Last week, Bruno Mars and Anderson .Paak announced that they had formed a group named Silk Sonic and simultaneously released their first single called “Leave the Door Open.” The collaboration debuted on Spotify in the number 6 spot, with close to 4 million streams in its first day.
The song has some serious ’70s vibes, and the sound has the internet talking about whether or not Bruno Mars, born Peter Gene Hernandez and is of Puerto Rican, Ashkenazi Jewish, and Filipino descent, is appropriating Black culture. While visiting The Breakfast Club to promote Silk Sonic and their latest single, Charlamagne that God asked Bruno Mars, “People love to accuse you of being a cultural thief, which I find interesting because you are a person of color…What would you say to those people?”
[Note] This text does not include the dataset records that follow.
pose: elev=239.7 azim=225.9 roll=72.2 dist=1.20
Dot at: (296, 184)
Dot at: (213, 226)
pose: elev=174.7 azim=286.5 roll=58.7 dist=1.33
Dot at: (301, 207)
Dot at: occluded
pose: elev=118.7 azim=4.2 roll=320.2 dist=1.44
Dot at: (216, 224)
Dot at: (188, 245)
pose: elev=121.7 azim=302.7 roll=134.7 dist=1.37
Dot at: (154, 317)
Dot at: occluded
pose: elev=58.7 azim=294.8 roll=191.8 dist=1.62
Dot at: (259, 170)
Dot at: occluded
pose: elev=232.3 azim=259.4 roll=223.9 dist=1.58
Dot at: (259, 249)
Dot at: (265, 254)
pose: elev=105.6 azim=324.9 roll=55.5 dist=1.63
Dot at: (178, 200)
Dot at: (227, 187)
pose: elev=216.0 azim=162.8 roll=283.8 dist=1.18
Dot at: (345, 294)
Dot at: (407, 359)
“I would say: You can’t find an interview where I haven’t talked about the entertainers who have come before me. The only reason I’m here is because of James Brown, Prince, Michael [Jackson]–that’s the only reason why I’m here,” Mars said in the interview while promoting the new project. Mars faced similar accusations in 2018 when a social media user called him a “karaoke singer.” “I’m growing up as a kid, watching Bobby Brown, saying, ‘OK, if that’s what it takes to make it, then I’ve got to learn how to do the running man. I’ve got to learn how to do the moon walk.’ That’s it,” he continued.
“This music comes from love and if you can’t hear that, I don’t know what to tell you,” he added.
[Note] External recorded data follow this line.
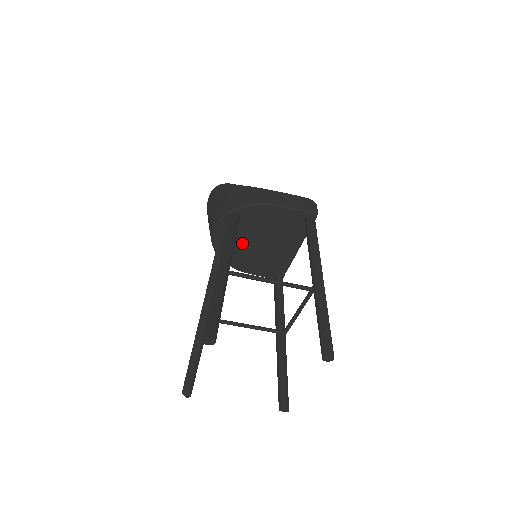
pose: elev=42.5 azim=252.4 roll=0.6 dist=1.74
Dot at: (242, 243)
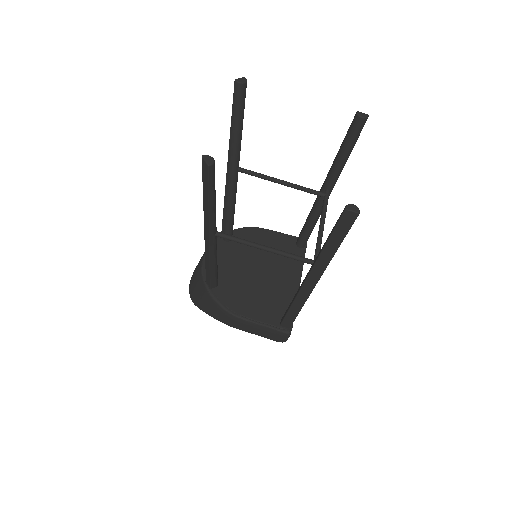
Dot at: (236, 272)
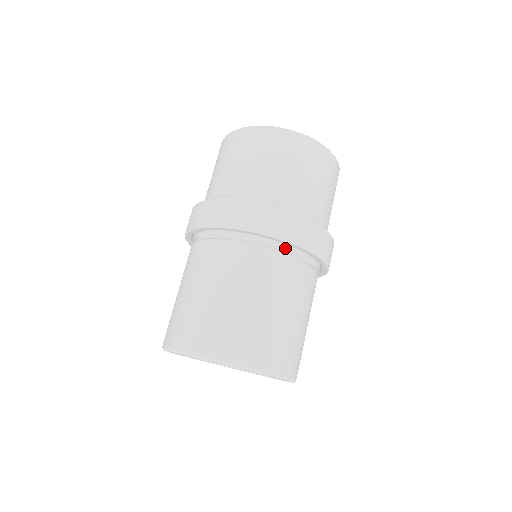
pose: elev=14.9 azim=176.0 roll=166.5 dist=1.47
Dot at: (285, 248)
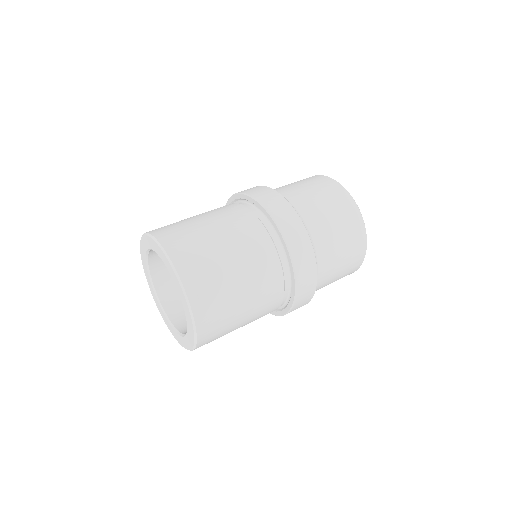
Dot at: (287, 279)
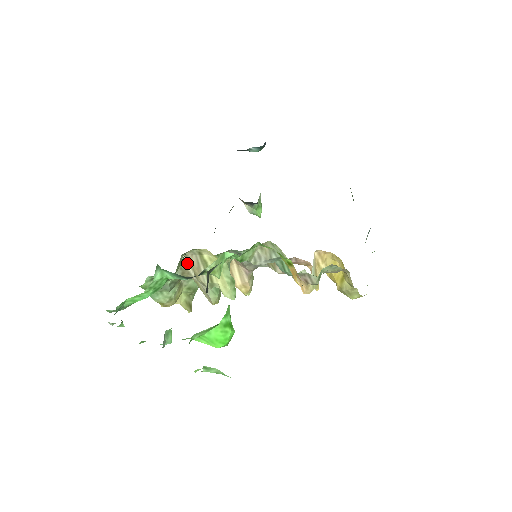
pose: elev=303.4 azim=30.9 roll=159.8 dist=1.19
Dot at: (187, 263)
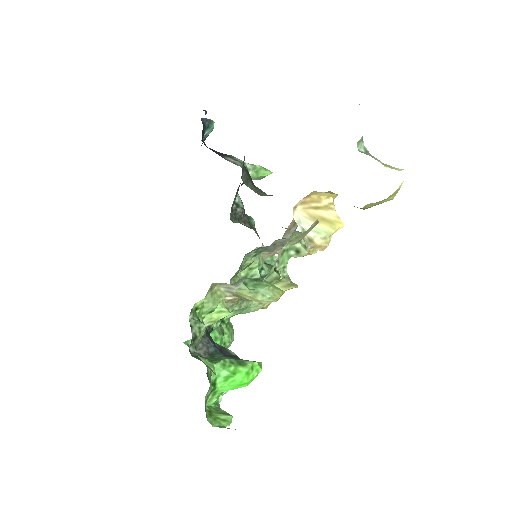
Dot at: occluded
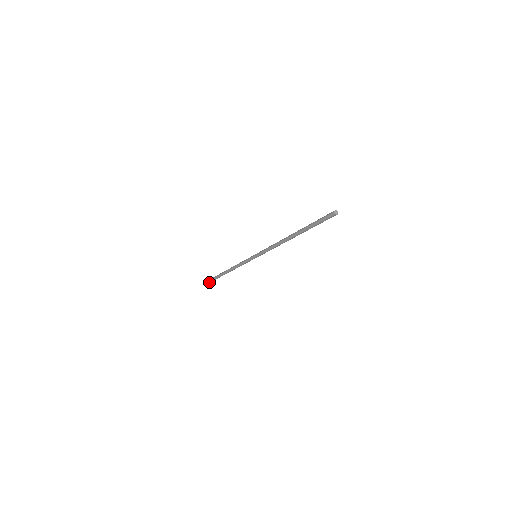
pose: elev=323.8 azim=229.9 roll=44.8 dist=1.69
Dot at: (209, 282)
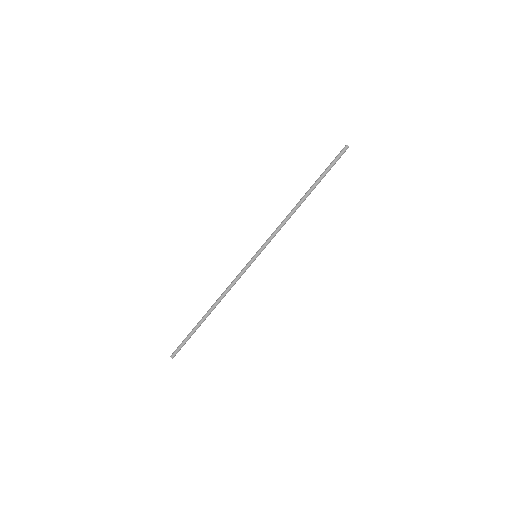
Dot at: (174, 354)
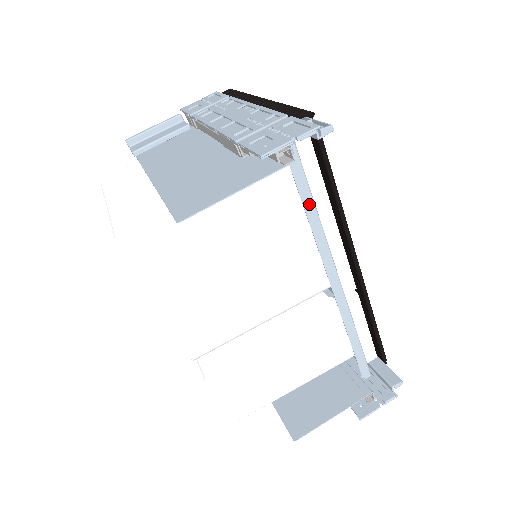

In 2018, Mars was accused of appropriation by writer and activist Sarah Sensei. In a viral video clip, Sensei says, “What Bruno Mars does is he takes pre-existing work and he just completely, word-for-word recreates it, extrapolates it. He does not create it, he does not improve upon it, he does not make it better.”
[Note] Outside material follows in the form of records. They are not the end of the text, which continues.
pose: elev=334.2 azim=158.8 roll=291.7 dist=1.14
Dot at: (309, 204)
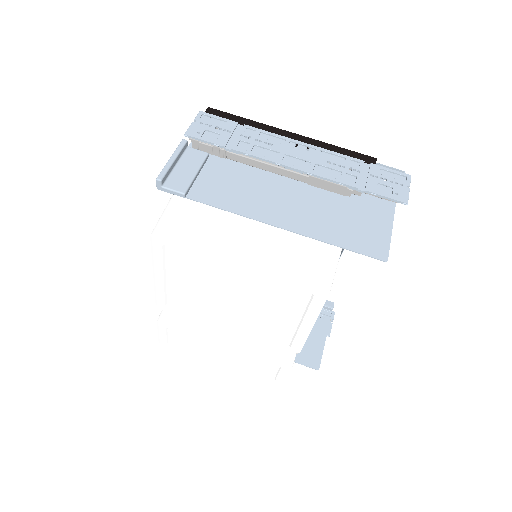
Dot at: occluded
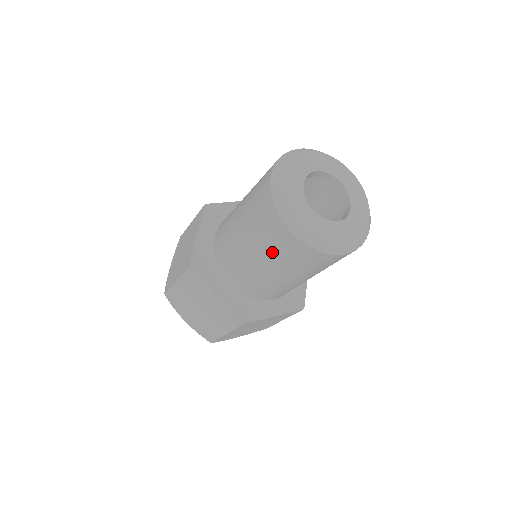
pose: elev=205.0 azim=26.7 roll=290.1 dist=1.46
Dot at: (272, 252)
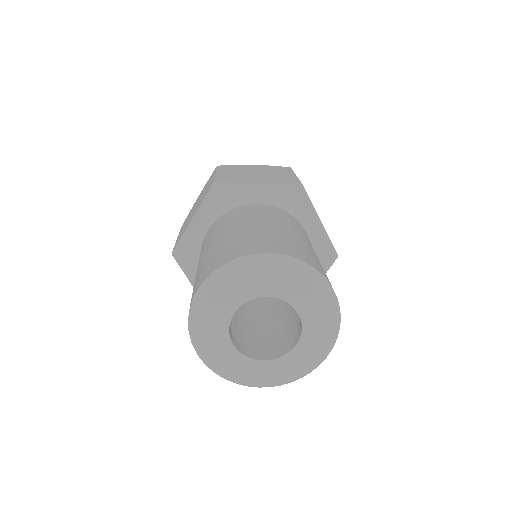
Dot at: occluded
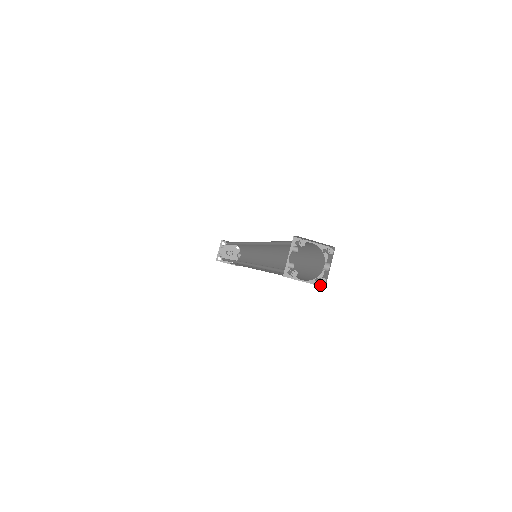
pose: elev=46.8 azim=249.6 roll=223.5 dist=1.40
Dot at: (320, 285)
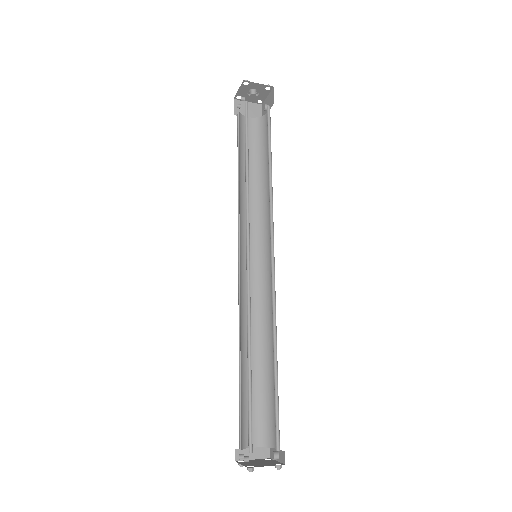
Dot at: occluded
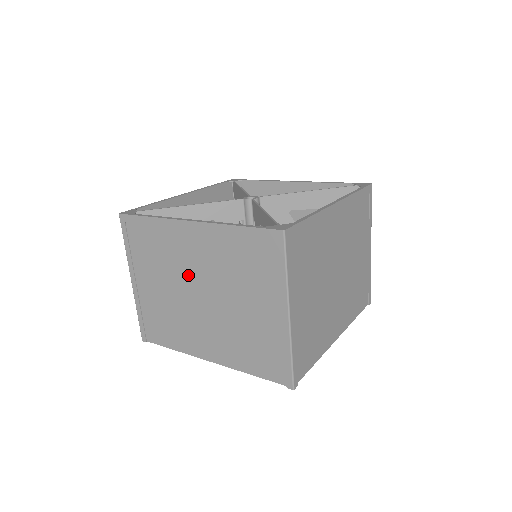
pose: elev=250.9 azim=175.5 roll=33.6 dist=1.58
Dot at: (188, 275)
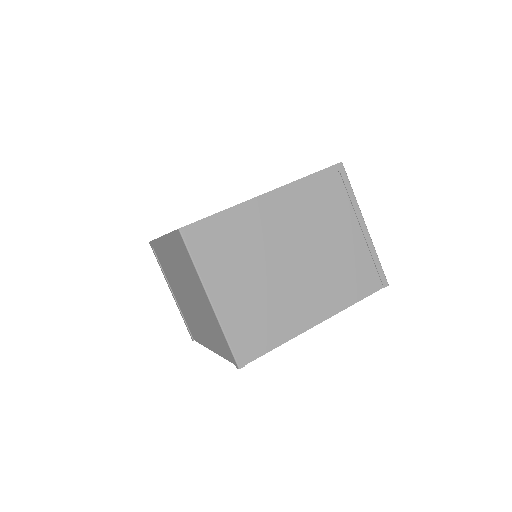
Dot at: (275, 248)
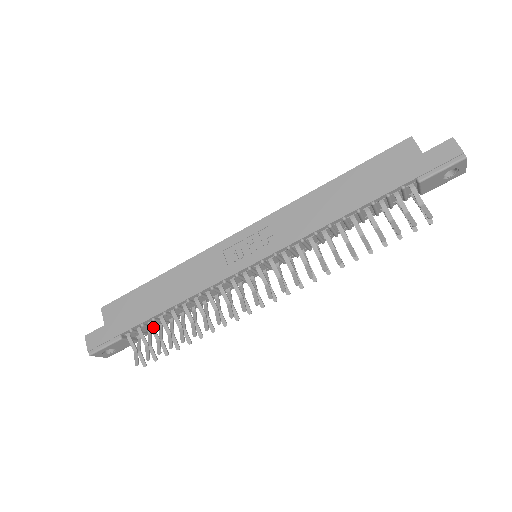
However, The Root writer, Michael Harriot explained that while what Sensei was saying is correct, appropriation does not apply in Mars’ case. He instead offered that “[M]aybe they are tired of seeing people like Post Malone take bits of black culture and use them to make derivative, unoriginal content meant to be palatable for white mouths. Perhaps they are tired of seeing more-talented black artists outshone by beige newcomers who pass the paper-bag test and don’t give white people the heebie-jeebies. It is possible that they are overzealous custodians of their culture.”
Charlamagne continued to ask Mars if the question gets to him sometimes, to which Mars replied: “It comes with the gig,” Mars said. “There’s real merit to what people are saying about Black entertainers not getting their flowers. I’m championing that, I’m with that.”